Predictive analytics tool for readmissions boasts record results

82 percent accuracy
By Erin McCann
11:10 AM

Researchers at University of Washington Tacoma have developed a machine-learning predictive analytics tool that forecasts with 82 percent accuracy the probability a patient will be readmitted within 30 days.

UW Tacoma's Center for Data Science was charged with the task of taking a closer look at heart failure readmissions data for the five-hospital MultiCare Health System. They needed an algorithm, a tool that would sort through the mountains of clinical EHR data and predict which patients were most at risk for 30-day readmissions, according to UW Tacoma news report.

[See also: A beginners guide to data analytics.]

The team was able to tap Microsoft's Azure cloud platform that helped the team "quickly scale to run multiple experiments simultaneously," explained David Hazel, managing director of UW Tacoma's Center for Data Science, in a news statement.

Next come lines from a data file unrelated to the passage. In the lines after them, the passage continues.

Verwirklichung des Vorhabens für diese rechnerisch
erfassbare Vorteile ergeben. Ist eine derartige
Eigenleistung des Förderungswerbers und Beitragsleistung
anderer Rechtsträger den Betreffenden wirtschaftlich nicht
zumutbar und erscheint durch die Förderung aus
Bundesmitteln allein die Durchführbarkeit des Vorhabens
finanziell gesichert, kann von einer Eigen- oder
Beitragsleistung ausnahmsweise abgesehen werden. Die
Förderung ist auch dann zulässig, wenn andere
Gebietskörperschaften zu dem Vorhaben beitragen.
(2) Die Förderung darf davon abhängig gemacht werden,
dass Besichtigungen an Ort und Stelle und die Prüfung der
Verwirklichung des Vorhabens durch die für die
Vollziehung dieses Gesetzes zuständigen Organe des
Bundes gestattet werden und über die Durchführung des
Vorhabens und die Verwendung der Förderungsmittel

Now having the data at their fingertips, the team needed to come up with a set of measures that are integral in heart failure diagnosis, which finally led to the development of the Risk-O-Meter predictive analytics tool. The tool, contrary to standard predictive tools, which typically have accuracy rates around 60 percent, has an 82 percent accuracy in forecasting 30-day readmissions.

[See also: Data analytics top concern, but industry stumped about where to start.]

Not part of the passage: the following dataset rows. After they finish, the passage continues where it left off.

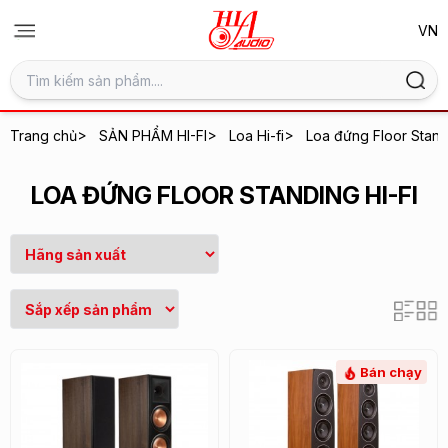
>
>
>
Trang chủ
SẢN PHẨM HI-FI
Loa Hi-fi
Loa đứng Floor Standi
LOA ĐỨNG FLOOR STANDING HI-FI
Bán chạy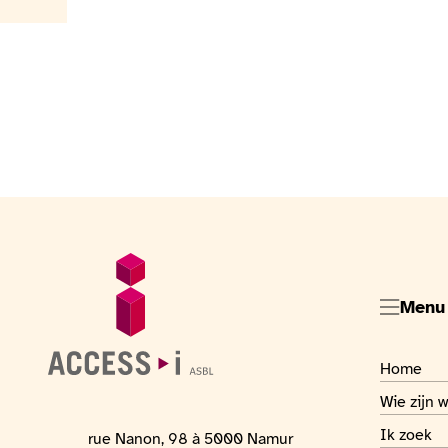
Voettekst
Algemene informatie
Menu
Visiter la
Home
Visiter la
Wie zijn w
Visiter la
Ik zoek
Adres van de locatie
rue Nanon, 98 à 5000 Namur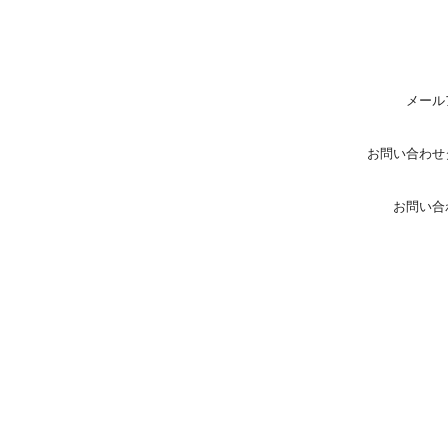
メール
お問い合わせ
お問い合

Then, they went even further. So the clinicians now had access to the readmissions tool, but what about the patient. MultiCare and UW Tacoma researchers wanted to put the tool into the hands of the patient, so they could see what risk level they had for readmissions. The tool uses the patient's information and then compares it to the troves of data from other medical records. The patient then gets back a percentage that explains their readmission risk.

Having seen such success with the Risk-O-Meter, UW officials hope to ultimately commercialize the tool.

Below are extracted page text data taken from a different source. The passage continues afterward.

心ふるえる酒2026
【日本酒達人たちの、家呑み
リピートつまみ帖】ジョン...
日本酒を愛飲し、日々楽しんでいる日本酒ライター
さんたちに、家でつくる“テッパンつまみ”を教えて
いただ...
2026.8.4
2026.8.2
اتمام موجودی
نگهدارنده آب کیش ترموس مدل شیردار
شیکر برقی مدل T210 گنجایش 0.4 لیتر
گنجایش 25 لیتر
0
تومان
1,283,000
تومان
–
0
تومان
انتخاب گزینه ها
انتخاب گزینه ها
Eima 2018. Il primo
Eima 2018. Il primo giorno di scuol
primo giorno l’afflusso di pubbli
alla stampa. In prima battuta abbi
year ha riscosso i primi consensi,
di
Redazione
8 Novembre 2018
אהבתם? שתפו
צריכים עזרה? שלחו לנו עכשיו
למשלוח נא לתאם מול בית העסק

Behind the development of the tool, there's serious motivation beyond the clinical aspect. In 2011, the federal government estimated that 30-day Medicare readmissions for all causes cost a whopping $26 billion annually, with $17 billion being attributed to avoidable events.

For Washington state, specifically, Medicare readmissions rates ranged from 18 percent to 20 percent. The national average, according to CMS data, currently stands at 15.2 percent.

By the end of 2015, CMS will have levied readmission penalties of $945 million on U.S. hospitals over three years. CMS expects that 2015 alone will result in $428 million in penalties.